Records supplied: Begin
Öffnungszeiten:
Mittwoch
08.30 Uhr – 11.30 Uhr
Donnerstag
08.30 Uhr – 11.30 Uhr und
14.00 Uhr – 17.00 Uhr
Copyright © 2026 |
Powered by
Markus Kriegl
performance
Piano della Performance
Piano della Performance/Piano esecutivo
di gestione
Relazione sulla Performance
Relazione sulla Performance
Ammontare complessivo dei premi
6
Records supplied: End
Records supplied: Begin
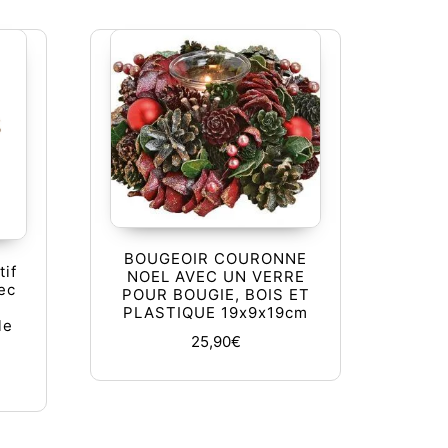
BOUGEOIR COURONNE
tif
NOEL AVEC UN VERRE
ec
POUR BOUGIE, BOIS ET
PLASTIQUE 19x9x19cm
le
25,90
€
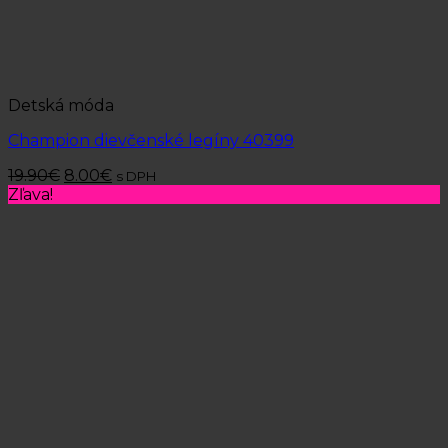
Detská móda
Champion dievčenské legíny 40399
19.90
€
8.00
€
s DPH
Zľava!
Records supplied: End
● **Problem to work on**: Check each line of the records for the word "della" and extract those that contain it.

● **Answer box**:
Piano della Performance
Piano della Performance/Piano esecutivo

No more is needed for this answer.